La niña suspiró,
dando la espalda al monte. Ya había visitado el colegio, aupándose para mirar a
través de las ventanas sucias y rotas, esos pupitres destartalados, en desorden,
que le conmovieron como no había logrado su propia casa. Ahí dentro vio los
fantasmas de sus compañeras, a sí misma atendiendo a la maestra; fue de las
pocas que entendía la importancia de estudiar: quería ser maestra a su vez.
El hermano, unas
filas más atrás, soñaban con ser maquinista; siempre que podía salía corriendo
de casa cuando el padre y Eusebio, el maquinista, se tomaban un café con leche
caliente que la madre preparaba en un termo para esos diez minutos de parada.

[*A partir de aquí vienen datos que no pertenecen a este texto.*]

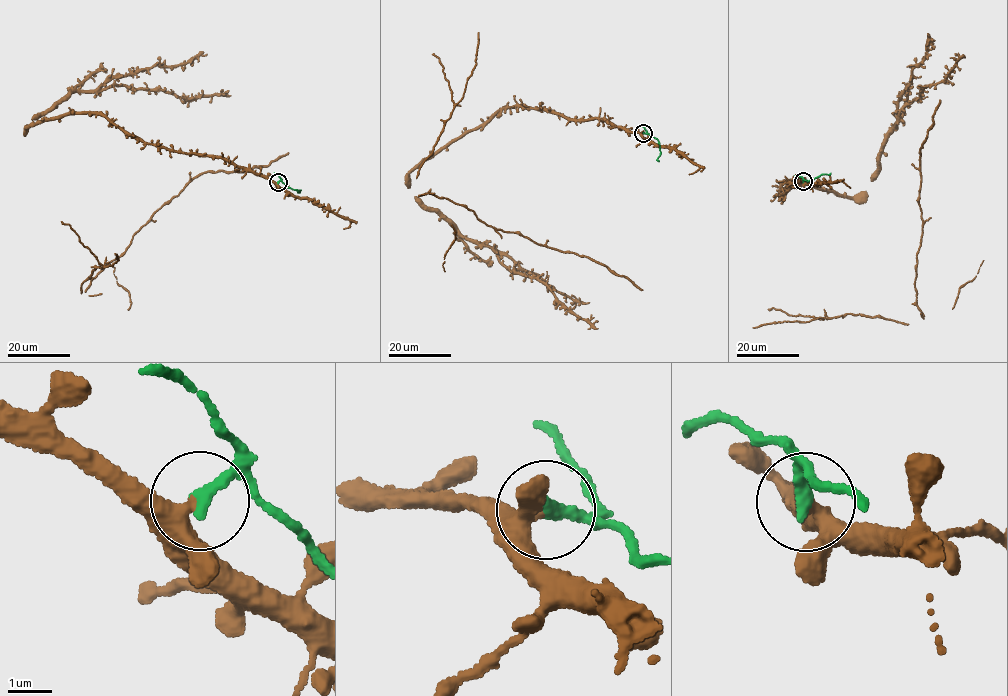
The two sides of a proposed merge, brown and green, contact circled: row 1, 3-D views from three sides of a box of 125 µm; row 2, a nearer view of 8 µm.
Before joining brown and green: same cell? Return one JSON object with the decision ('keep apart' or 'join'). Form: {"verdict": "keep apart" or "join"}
{"verdict": "keep apart"}

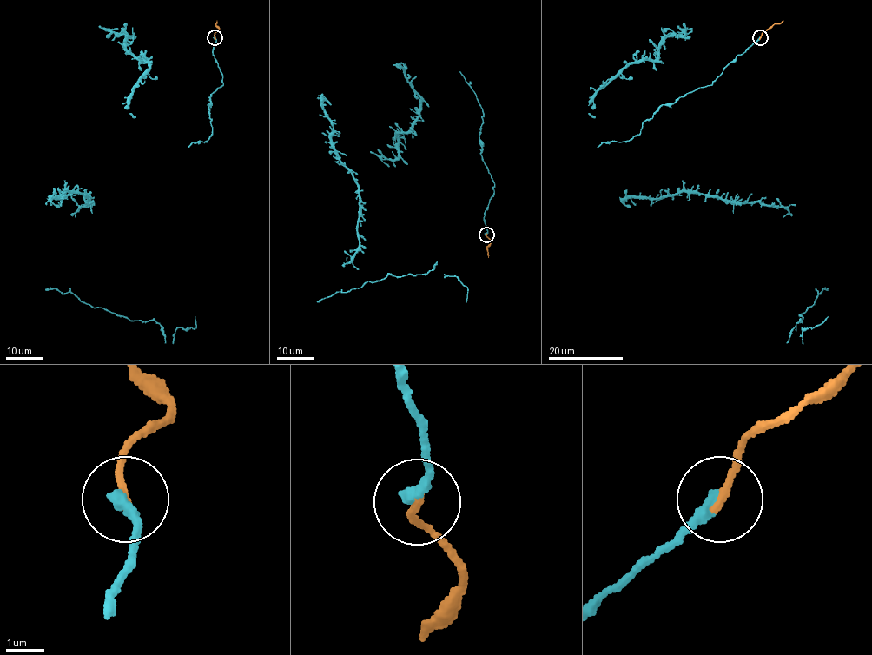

Manuel se acercaba y desde su altura los observaba, absorbía las palabras,
miraba y tocaba todo con cuidado para que no le llamaran la atención. El maquinista,
con suerte, le ponía su gorra, y si estaba de humor, le subía a ver los mandos;
el niño se maravillaba de las palancas, botones, válvulas y artilugios que poco
a poco le fueron explicando hasta que se familiarizó con ellos y los entendió.
Los domingos, si había sido bueno, le dejaban tirar de la cuerda que activaba
el silbato del tren: vivía solo para ese instante. Adoraba los trenes porque
iban lejos pero sin perderse nunca; los raíles les guiaban seguros hacia
cualquier parte del mundo. Su padre lo miraba orgulloso, aunque triste porque
él tuvo que quedarse en la estación; de joven también soñó con recorrer
kilómetros, pero de niño no se tiene en cuenta que se crecerá, que las
responsabilidades en las que la vida te va metiendo tienen más peso que los
sueños, y estas lo dejaron en tierra. “Mi Manuel sí atravesará el mundo de
parte a parte, ¿a qué sí?” y le manchaba la nariz con hollín.